What to produce: Every line of the listing belongs in your answer exactly as written; the images do not.

Data:
BEGIN

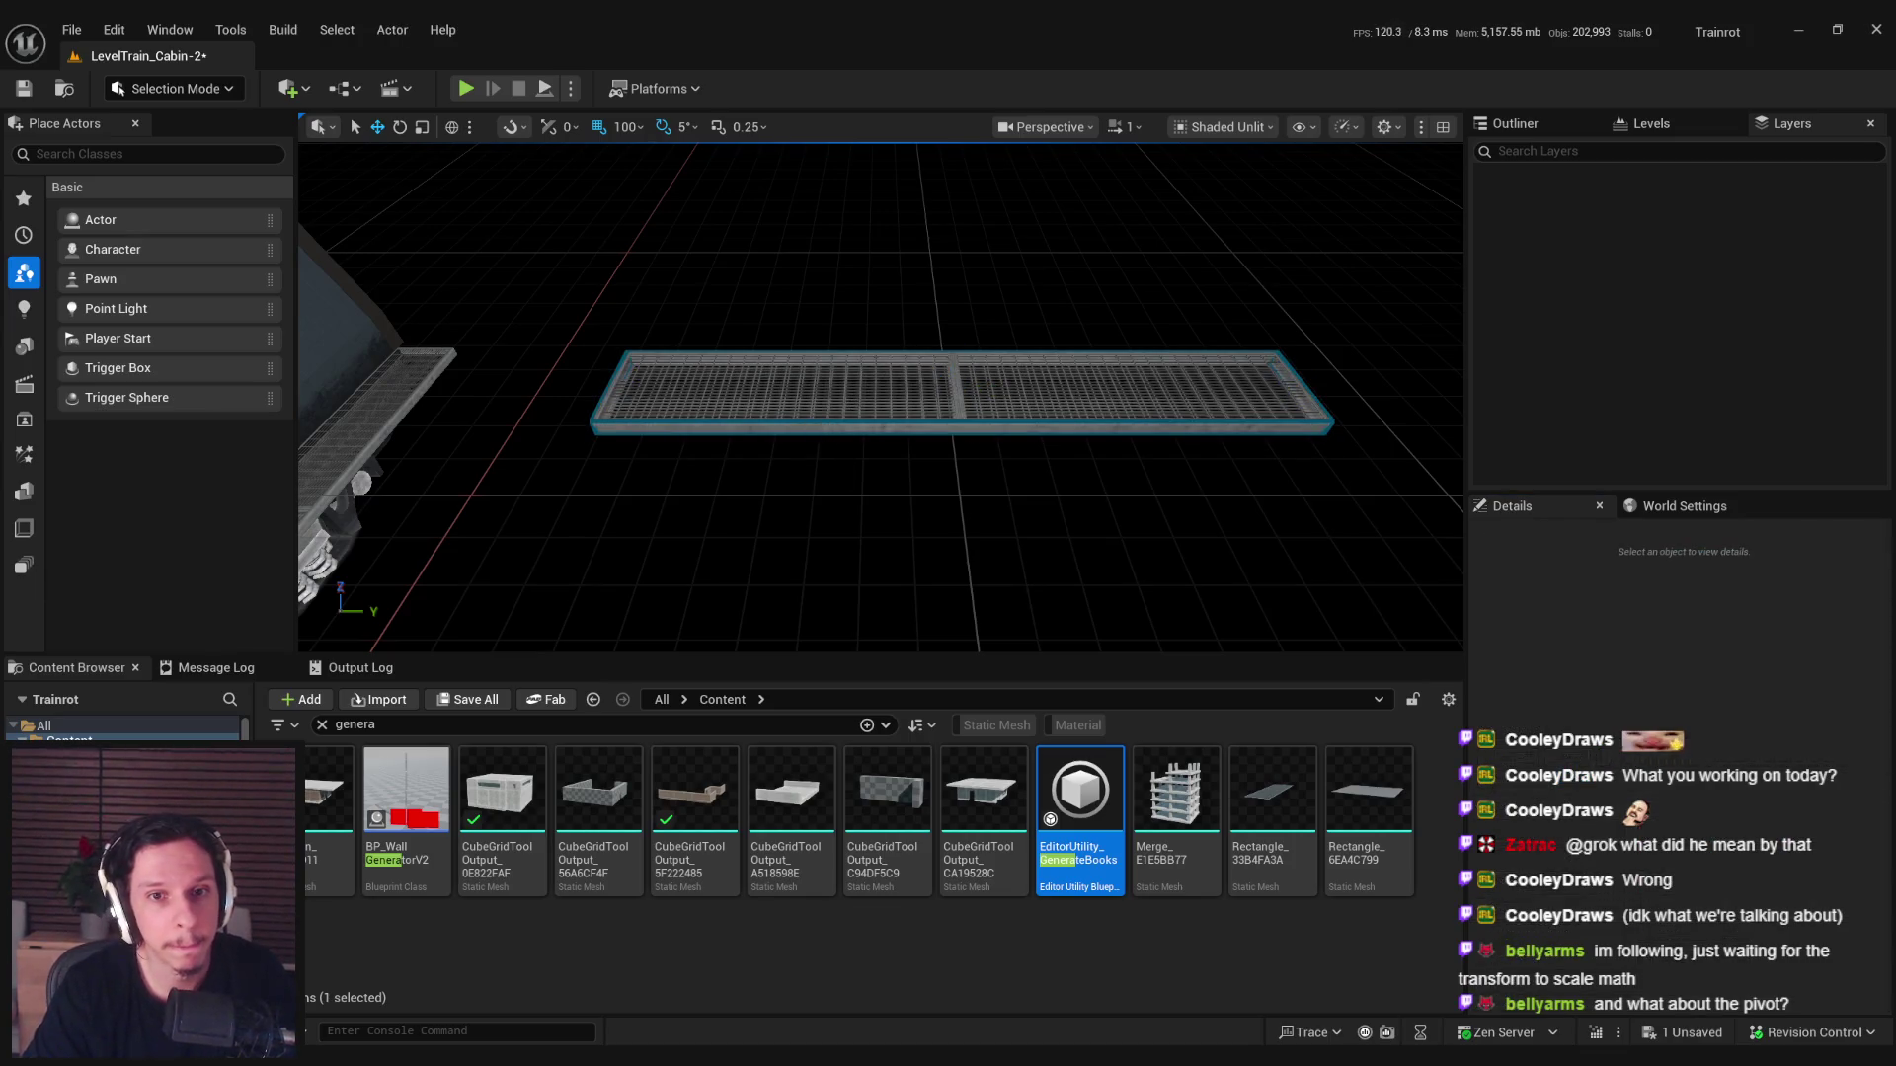
Open the SetBeginningBounds function graph in the EUA_TransformBox Blueprint.
click(666, 1029)
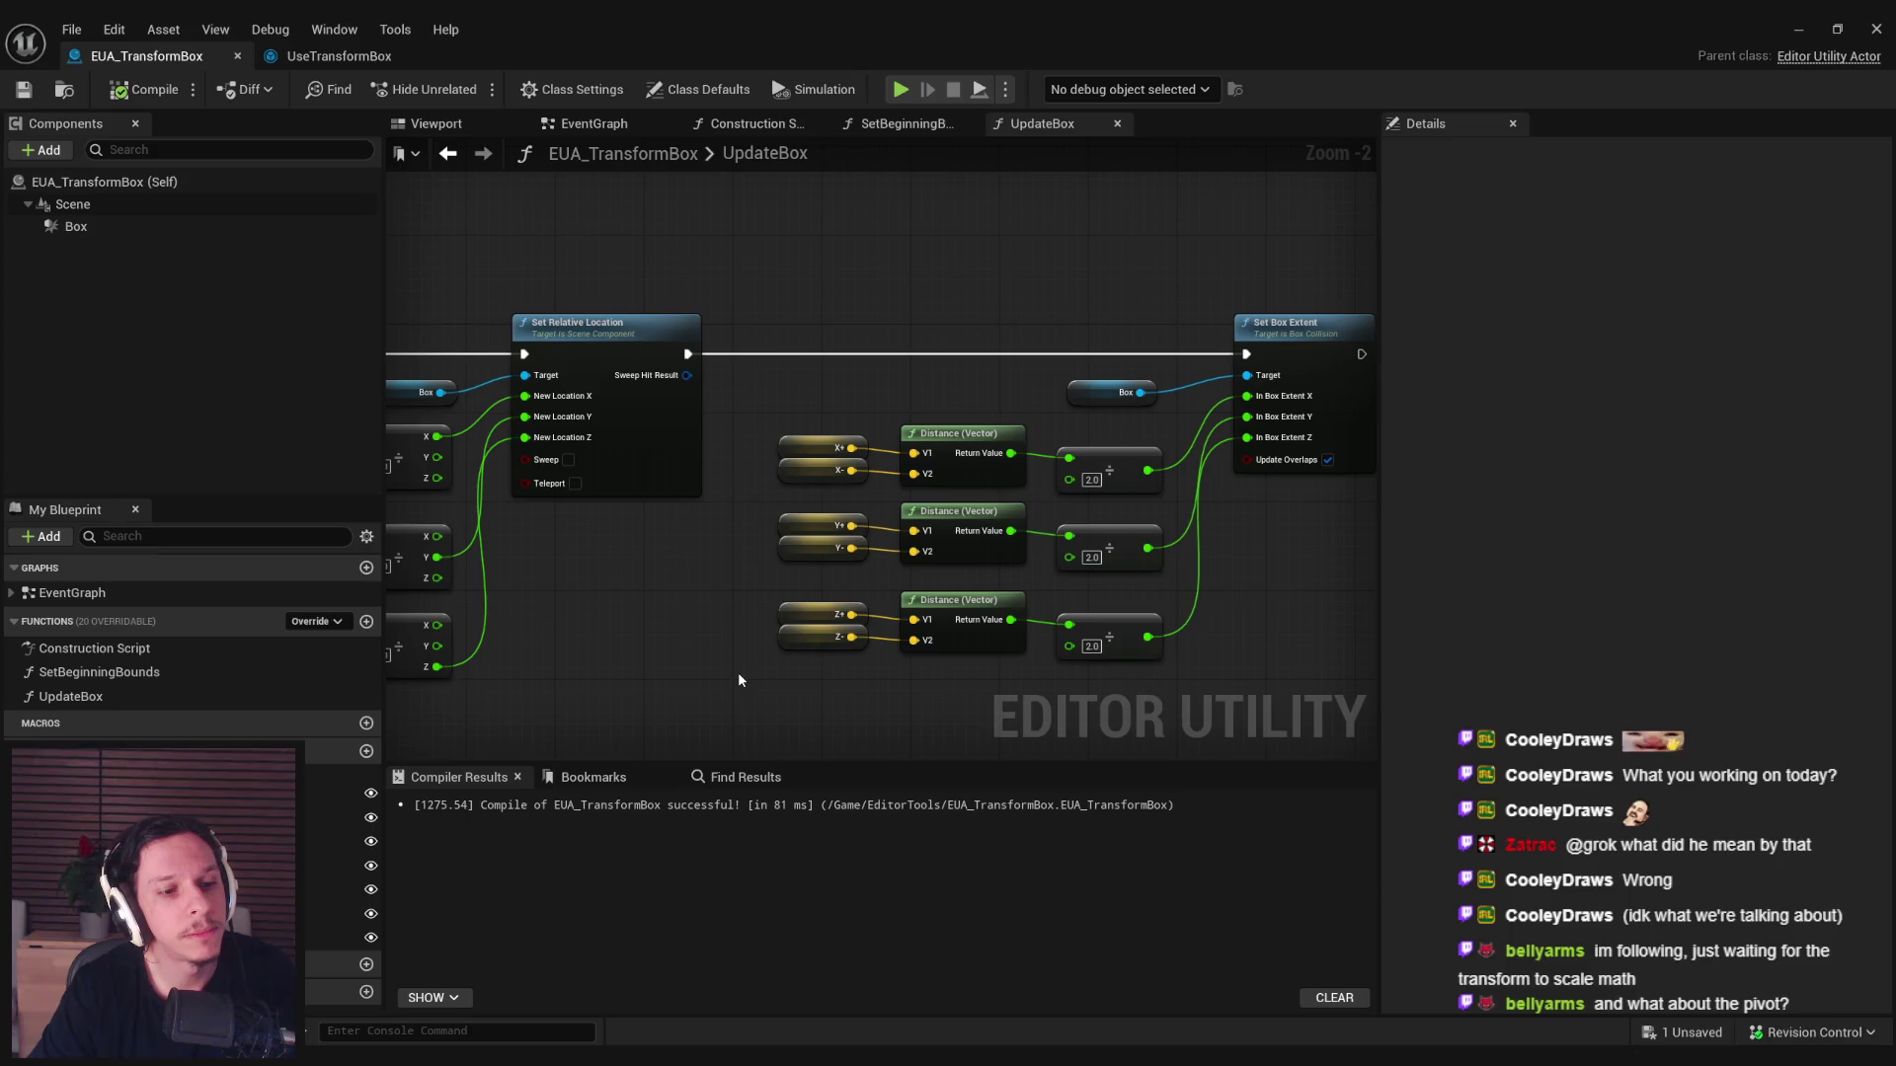
double_click(140, 671)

END

Solution to this problem:
Open the SetBeginningBounds function graph in the EUA_TransformBox Blueprint.
click(666, 1029)
double_click(140, 671)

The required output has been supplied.